▸ Work task: The part to set down runs from the first line of the data below through the line with "right ankle: (239, 285, 18)", inclusive; write it exactly and leave out the pictures.

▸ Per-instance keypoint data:
---+---
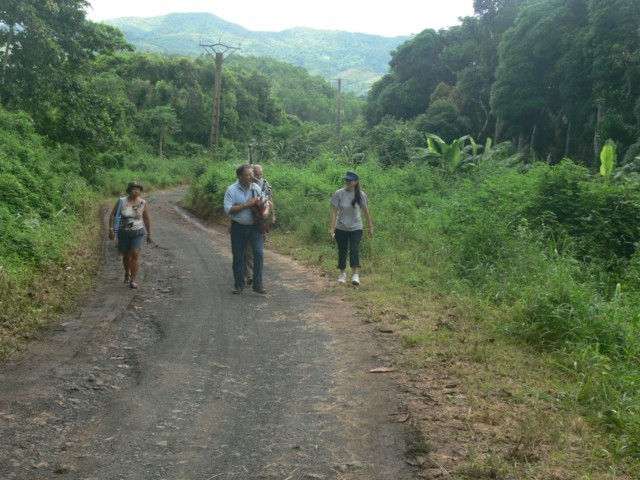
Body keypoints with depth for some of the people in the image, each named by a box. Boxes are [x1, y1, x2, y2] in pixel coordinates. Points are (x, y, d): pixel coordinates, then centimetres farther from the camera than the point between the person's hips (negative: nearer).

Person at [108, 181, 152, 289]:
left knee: (135, 255, -14)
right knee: (126, 256, 13)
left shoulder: (143, 203, -6)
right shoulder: (122, 201, -10)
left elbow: (147, 219, 4)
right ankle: (127, 274, 40)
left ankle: (133, 280, -8)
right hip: (123, 232, 1)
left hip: (137, 232, 0)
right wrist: (111, 230, -12)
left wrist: (149, 234, 7)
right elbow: (112, 215, -5)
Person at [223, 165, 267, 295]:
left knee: (258, 253, -10)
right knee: (238, 256, 6)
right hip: (238, 227, -2)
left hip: (255, 226, 2)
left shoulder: (256, 188, 4)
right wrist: (245, 205, -18)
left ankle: (258, 284, -2)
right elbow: (228, 209, -15)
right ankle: (239, 285, 18)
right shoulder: (231, 190, -7)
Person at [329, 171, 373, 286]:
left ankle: (356, 275, -17)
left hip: (356, 228, -1)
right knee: (342, 251, 9)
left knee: (354, 250, -15)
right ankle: (342, 274, 28)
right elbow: (334, 211, -8)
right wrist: (331, 227, -12)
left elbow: (366, 212, 1)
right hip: (341, 228, 1)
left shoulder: (361, 195, -7)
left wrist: (370, 227, 3)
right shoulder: (339, 193, -9)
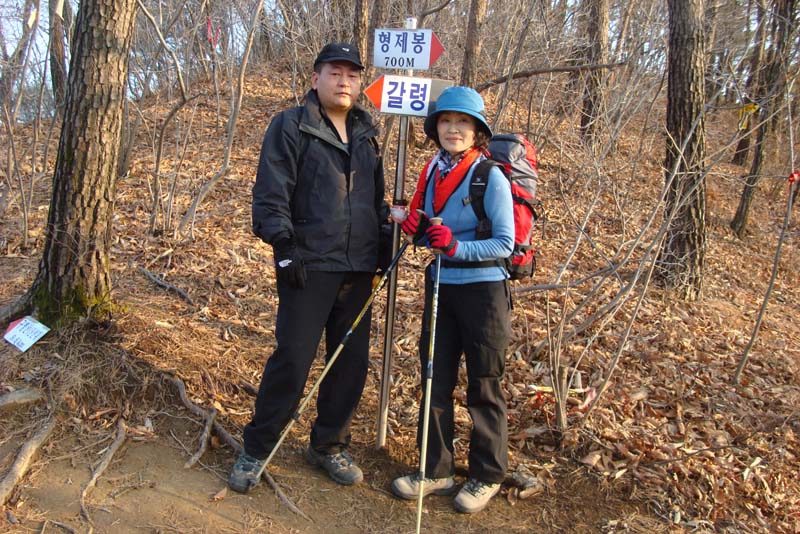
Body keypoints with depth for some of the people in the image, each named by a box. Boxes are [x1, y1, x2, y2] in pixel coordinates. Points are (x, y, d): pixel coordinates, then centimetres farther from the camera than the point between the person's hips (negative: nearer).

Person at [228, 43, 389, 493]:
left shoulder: (366, 133, 17)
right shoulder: (291, 126, -1)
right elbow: (271, 192, -8)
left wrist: (385, 235, 17)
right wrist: (283, 245, -15)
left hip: (358, 269, 6)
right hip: (310, 266, -6)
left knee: (353, 362, 9)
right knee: (293, 360, -5)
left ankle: (329, 445, 27)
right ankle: (256, 450, 14)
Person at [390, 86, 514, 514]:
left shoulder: (490, 176, -12)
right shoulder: (432, 172, 6)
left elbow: (504, 243, -13)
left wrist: (456, 246, -26)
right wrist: (416, 228, -7)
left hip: (483, 289, -6)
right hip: (440, 287, 6)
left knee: (483, 388, 7)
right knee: (435, 380, 11)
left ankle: (487, 476, 25)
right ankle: (436, 470, 27)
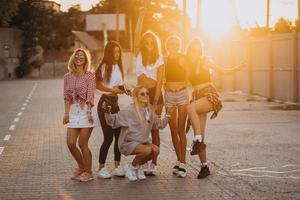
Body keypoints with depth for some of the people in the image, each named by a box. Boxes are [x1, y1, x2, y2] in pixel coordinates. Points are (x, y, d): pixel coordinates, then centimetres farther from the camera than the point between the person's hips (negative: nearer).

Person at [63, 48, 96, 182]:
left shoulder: (90, 76, -3)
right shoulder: (68, 76, 10)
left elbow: (90, 96, -8)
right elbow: (66, 97, 10)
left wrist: (88, 112, -16)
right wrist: (66, 113, 2)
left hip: (86, 110, -5)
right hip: (73, 111, 5)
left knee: (83, 144, -3)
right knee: (70, 143, 3)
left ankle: (88, 172, 13)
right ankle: (81, 167, 26)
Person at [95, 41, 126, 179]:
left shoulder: (118, 67, 13)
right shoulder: (104, 66, -9)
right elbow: (98, 85, -15)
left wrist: (124, 90, -2)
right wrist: (113, 90, -21)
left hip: (115, 103, 7)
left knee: (119, 135, 5)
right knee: (108, 137, -7)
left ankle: (117, 166, 14)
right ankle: (101, 168, 4)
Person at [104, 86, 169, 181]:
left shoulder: (150, 111, 8)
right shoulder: (129, 110, -13)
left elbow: (158, 124, 22)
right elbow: (114, 121, -13)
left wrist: (167, 117, 11)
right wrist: (108, 112, -30)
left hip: (143, 142, 6)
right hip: (128, 143, -6)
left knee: (156, 150, -23)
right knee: (147, 150, -32)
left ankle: (139, 166, 6)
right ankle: (131, 167, -2)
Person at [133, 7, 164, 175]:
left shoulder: (159, 59, 0)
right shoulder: (139, 55, 6)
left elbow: (160, 81, -5)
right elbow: (137, 35, -4)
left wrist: (155, 102, -12)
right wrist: (141, 16, -9)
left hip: (154, 93, -2)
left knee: (154, 129, -1)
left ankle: (154, 163, 3)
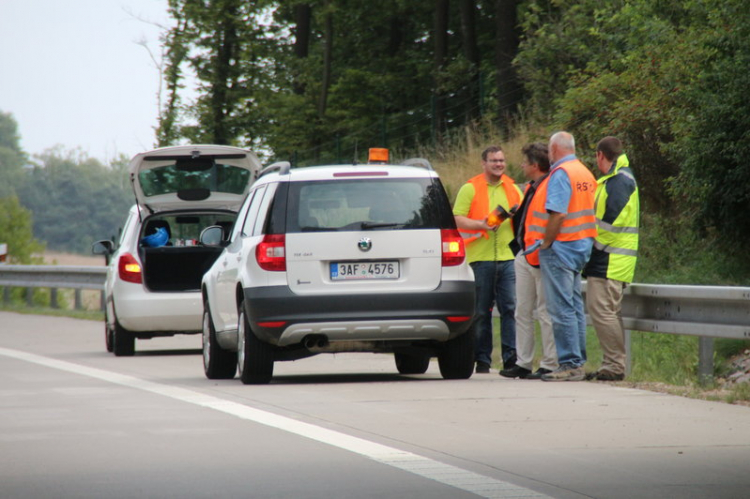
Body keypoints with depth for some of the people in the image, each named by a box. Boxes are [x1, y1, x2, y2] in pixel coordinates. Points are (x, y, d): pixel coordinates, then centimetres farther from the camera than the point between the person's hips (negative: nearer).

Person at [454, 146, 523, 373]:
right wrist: (481, 224, -18)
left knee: (510, 308, -6)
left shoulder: (512, 188, 16)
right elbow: (457, 219, -4)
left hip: (508, 257, 3)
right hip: (480, 258, -3)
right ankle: (482, 360, 9)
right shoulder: (470, 188, 3)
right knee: (481, 312, 3)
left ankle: (511, 358, -5)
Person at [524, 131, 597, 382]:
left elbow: (558, 214, -22)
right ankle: (578, 363, 14)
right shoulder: (584, 173, 14)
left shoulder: (560, 174, -14)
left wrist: (545, 243, -13)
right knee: (575, 307, 12)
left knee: (562, 309, -8)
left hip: (561, 246, -10)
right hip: (580, 246, 10)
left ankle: (570, 364, -10)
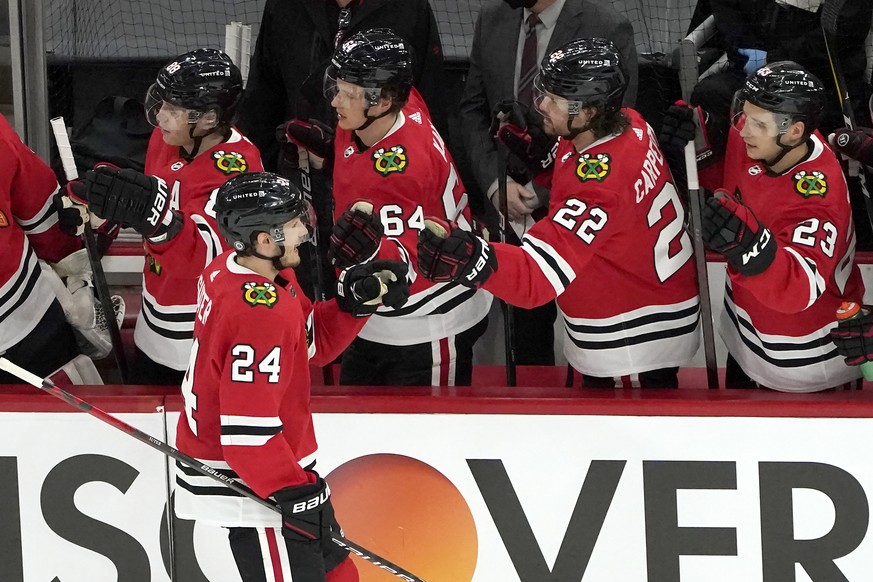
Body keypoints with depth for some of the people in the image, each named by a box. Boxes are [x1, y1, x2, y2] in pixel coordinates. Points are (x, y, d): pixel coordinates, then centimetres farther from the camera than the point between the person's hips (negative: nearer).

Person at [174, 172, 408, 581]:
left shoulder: (235, 269, 1)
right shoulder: (261, 311, -29)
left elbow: (312, 344, 14)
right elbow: (247, 427, -31)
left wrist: (355, 301, -1)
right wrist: (293, 492, -24)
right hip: (246, 485, -11)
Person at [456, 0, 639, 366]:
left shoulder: (608, 31, -16)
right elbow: (472, 110, 7)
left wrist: (543, 192, -15)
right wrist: (495, 181, -8)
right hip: (513, 210, 4)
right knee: (528, 335, 14)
---+---
▸ Task answer:
Body keypoints with depth for some of the people in the image, each named by a box. Boxes are [x1, y1, x2, y2] in pixel coordinates. Points are (x, y, d): pixel coordinates, then centimetres farther from the camera than the point between the person's hips (negative: nearer).

Person at [108, 181, 152, 289]:
left knee: (135, 255, -14)
right knee: (126, 256, 13)
left shoulder: (143, 203, -6)
right shoulder: (122, 201, -10)
left elbow: (147, 219, 4)
right ankle: (127, 274, 40)
left ankle: (133, 280, -8)
right hip: (123, 232, 1)
left hip: (137, 232, 0)
right wrist: (111, 230, -12)
left wrist: (149, 234, 7)
right elbow: (112, 215, -5)
Person at [223, 165, 267, 295]:
left knee: (258, 253, -10)
right knee: (238, 256, 6)
right hip: (238, 227, -2)
left hip: (255, 226, 2)
left shoulder: (256, 188, 4)
right wrist: (245, 205, -18)
left ankle: (258, 284, -2)
right elbow: (228, 209, -15)
right ankle: (239, 285, 18)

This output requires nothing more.